I touched the stone lightly again. Nothing. I laid my palm on it. Nothing. “Hmmm.” Drawing closer, I wiped at it, smearing the mud over it. After cleaning it as best I could, I saw that the dark matrix of interlocking cubes binding it together was obvious, but the color was lost to the mud. The stone’s roughness meant it hadn’t been a river stone for long. I tilted the stone toward the light.

It didn’t help.

I wondered if the water would have thrown just me out if I’d let go of the stone, or if it was meant to be ejected, as well.

Laying the stone over on the ground again, intending to see its underside, I brushed the fallen branch again. The tingle returned.

Intrigued, I lifted the branch. It buzzed happily in my palm, warm and friendly. It was nearly straight and resembled a wand. But I already had a wand.

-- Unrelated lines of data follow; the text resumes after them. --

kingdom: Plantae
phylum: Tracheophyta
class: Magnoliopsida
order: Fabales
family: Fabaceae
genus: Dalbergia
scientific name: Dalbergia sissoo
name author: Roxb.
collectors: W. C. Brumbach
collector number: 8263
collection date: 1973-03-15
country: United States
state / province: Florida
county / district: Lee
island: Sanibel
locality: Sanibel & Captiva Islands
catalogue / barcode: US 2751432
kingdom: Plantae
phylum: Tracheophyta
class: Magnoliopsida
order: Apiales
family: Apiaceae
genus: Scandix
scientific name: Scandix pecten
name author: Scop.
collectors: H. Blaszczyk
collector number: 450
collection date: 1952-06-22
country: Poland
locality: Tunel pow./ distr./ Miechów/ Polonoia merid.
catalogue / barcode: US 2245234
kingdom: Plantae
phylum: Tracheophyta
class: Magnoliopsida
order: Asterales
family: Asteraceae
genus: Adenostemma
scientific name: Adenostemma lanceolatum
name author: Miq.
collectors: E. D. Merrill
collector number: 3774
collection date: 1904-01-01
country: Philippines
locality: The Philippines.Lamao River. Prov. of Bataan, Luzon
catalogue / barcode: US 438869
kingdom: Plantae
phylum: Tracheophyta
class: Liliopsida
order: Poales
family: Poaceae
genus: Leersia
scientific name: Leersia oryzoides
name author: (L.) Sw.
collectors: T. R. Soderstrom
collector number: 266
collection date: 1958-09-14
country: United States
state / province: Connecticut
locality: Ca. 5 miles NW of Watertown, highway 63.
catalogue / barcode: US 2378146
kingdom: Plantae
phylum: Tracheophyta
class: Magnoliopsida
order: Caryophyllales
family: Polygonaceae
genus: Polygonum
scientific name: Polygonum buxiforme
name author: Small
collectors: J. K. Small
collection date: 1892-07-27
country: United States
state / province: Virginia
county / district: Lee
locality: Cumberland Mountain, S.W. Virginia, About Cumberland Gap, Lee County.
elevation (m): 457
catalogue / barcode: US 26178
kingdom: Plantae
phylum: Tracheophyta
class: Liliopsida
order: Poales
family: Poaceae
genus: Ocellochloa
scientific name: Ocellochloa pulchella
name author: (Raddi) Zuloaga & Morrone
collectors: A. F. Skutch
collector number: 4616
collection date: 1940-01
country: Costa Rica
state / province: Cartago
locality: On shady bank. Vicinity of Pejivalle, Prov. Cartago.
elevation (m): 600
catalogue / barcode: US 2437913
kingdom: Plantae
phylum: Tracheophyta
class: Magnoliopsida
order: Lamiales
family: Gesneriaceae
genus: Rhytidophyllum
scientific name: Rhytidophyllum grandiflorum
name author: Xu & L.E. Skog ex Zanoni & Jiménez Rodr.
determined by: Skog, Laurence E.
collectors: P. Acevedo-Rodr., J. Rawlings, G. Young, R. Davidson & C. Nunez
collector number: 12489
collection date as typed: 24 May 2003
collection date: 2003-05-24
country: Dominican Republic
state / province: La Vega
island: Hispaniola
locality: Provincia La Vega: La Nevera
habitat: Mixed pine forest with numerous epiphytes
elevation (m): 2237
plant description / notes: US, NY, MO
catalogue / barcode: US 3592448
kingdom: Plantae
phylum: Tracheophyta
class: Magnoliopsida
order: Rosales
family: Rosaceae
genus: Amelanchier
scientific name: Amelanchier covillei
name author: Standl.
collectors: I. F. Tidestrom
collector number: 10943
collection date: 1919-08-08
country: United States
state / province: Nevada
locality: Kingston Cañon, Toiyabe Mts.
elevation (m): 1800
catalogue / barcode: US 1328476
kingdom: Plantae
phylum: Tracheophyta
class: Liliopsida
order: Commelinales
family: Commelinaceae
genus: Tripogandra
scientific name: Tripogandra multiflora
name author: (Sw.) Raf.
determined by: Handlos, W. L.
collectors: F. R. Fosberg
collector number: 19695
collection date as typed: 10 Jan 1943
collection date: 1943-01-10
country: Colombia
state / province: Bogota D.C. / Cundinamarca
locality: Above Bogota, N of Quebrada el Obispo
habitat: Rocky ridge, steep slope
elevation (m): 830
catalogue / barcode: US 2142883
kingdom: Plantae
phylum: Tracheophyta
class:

The happy energy settled into a pulse, not unlike the purr of a cat.

I resumed my spot beside Amenemhab. His ears pricked expectantly.

“It’s a willow branch.”

“And? The symbolism?”

“Willow is a very emotional wood.” The events of the last few days had frequently elicited shielding against my natural emotions, to be strong and emotionally uncluttered, in order to keep moving forward.

But emotions are fluid; they kept rising like floodwaters.
Water
. “Of course, water is the metaphor. That’s what the suit of cups in Tarot is all about. How the cups are placed, how the water is contained, or not, means something. If fluidity is absent, you have apathy. And apathy isn’t me; it scares me. So I fought.”